I have to admit that your 2nd order theory is beyond my capabilities and as a result I cannot argue usefully one way or the other.
So for the time being I desist.
Sorry Sreten, but I won't accept your rejection of my statement/s.
See my previous post to Kstr, for an acceptance of his more reasoned argument.
Greets!
Yes, thanks for re-posting, I lost the links and its saved info.
GM
It's certainly true that a cascade of second-order filters with the product of the Q's equal to sqrt(2)/2 is not necessarily a Butterworth filter. But Andrew is right about the opposite: in an even-order Butterworth low-pass or high-pass filter the product of the Q's of the pole pairs equals sqrt(2)/2. In an odd-order Butterworth low-pass or high-pass filter the product of the Q's of the pole pairs equals 1. By the way, the Q of a pole pair is defined such that it equals the Q of a second-order filter section having the same poles.
It took me a while before I understood this.
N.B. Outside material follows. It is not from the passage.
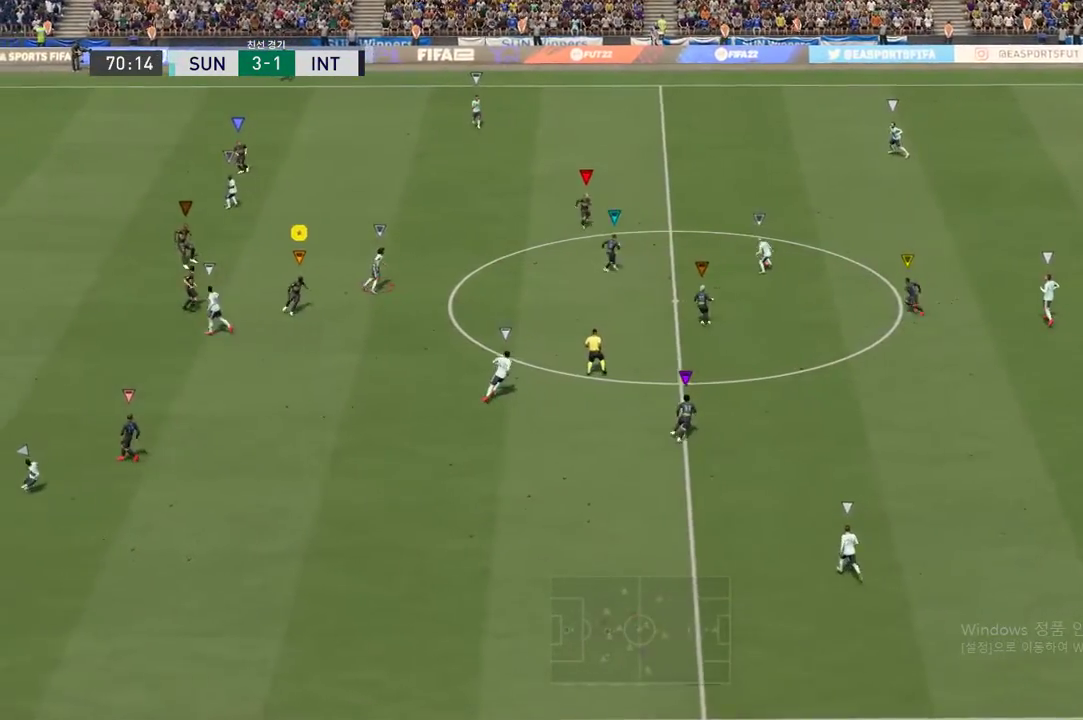
{"buttons": [], "left_stick": "up", "events": [[183, "left_stick", "up"]]}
A well-known property of Butterworth high- and low-pass filters is that their poles are evenly distributed over a semi-circle in the left half plane. This implies that all second-order sections have the same natural frequency omega_0. Another well-known property is that the response has dropped to sqrt(2)/2 times the passband gain (-3.01029... dB point) at this frequency.
If you take a look at the equation for the transfer of a second-order section with unity passband gain, you see that its transfer is Q at the natural frequency omega_0. So the transfer of a cascade of them is the product of the Q's. Given the property that the transfer of a Butterworth filter is sqrt(2)/2 times the passband gain at omega_0, that means that the product of the Q's must indeed be sqrt(2)/2. For an odd-order filter it must be 1, because the first-order section already has a gain of sqrt(2)/2 at omega_0.
Coming back to loudspeaker design: Andrew's rule might be useful as a rule of thumb to get a reasonably flat overall response when you can't quite get the poles in Butterworth positions. Two examples:
High-pass with one pole pair with Q=sqrt(2) and another one with Q=1/2, both with equal omega_0:
-3.01 dB at 1 omega_0 (which makes sense)
-1.01 dB at 1.2 omega_0
-0.25112 dB at 2.42 omega_0
-0.02123 dB at 10 omega_0
Not bad at all, even though it is not as flat as a real Butterworth filter.
More extreme example: Q=2 and Q=sqrt(2)/4.
-3.01 dB at 1 omega_0 (which again makes sense)
-0.99955 dB at 3.76 omega_0
-0.25169 dB at 8.31 omega_0
-0.17723 dB at 10 omega_0
Not very good, but at least it does not peak and the -3.01 dB point is where you expect it to be.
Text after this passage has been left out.